The British province of South Australia was founded in 1836 and became a Crown colony in 1842. Although South Australia was not created for convicts, a number of former prisoners subsequently moved there from other colonies. About 38,000 immigrants arrived and settled in the area by 1850.

Victoria

In 1834, the Henty brothers arrived in Portland Bay, and John Batman settled on the site of the future Melbourne. The first immigrant ships arrived in Port Phillip in 1839. In 1851, Victoria (Port Phillip) seceded from New South Wales.

queensland

In 1824, a colony known as Moreton Bay Settlement was established at Radcliffe by Lieutenant John Oxley, later known as Brisbane. About 19 hundred people were sent to the settlement between 1824 and 1839. The first free European settlers moved into the area in 1838. In 1859, Queensland seceded from New South Wales.

northern territory

In 1825, the land occupied by today's Northern Territory was part of New South Wales. In 1863 control of the area was given to South Australia. The capital Darwin was founded in 1869 and was originally known as Palmerston. On January 1, 1911, the Northern Territory seceded from South Australia and became part of the Commonwealth of Australia.

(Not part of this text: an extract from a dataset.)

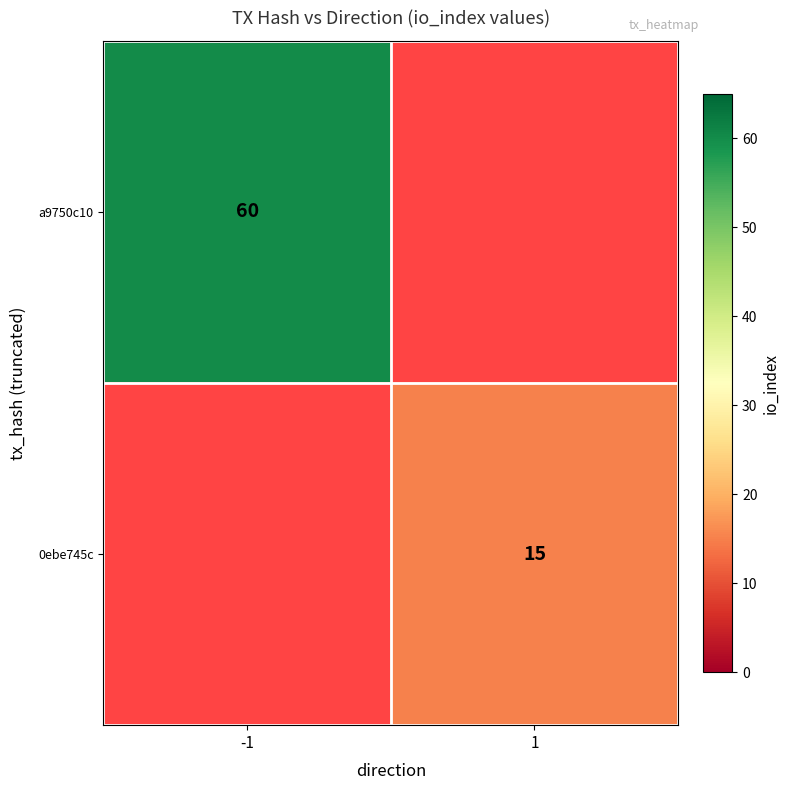

At how many categories does at least one series exceed 38?

1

After the colonization of the coast, a period of active exploration began. However, until 1813, none of the expeditions were able to overcome the high mountain chain located along the east coast. After the passage was discovered, in 1815 Governor Macquarie crossed the Blue Mountains and founded the city of Bathurst on the other side. Many researchers rushed deep into the mainland.

John Oxley was the first serious explorer who surveyed the channels of the rivers Lochlan, Macquarie and several others. Charles Sturt in search of the mythical inland sea, discovers the Darling River, explores the Lochlan and Marambigee river system. John McDual Stuart explores the territories north of Adelaide, Friedrich Leichhardt crosses Cleveland and the Northern Territories, discovering many small rivers and land suitable for agriculture along the way, and in 1858-60 Robert Burke crosses the mainland from north to south for the first time. Nathaniel Buchanan finds vast pastures on the Barkley Plateau, which later became the center of Northern Australia's sheep farming.

In addition to those listed, many other researchers continued to study the mainland, discovering new lands and contributing to the further development of Australia.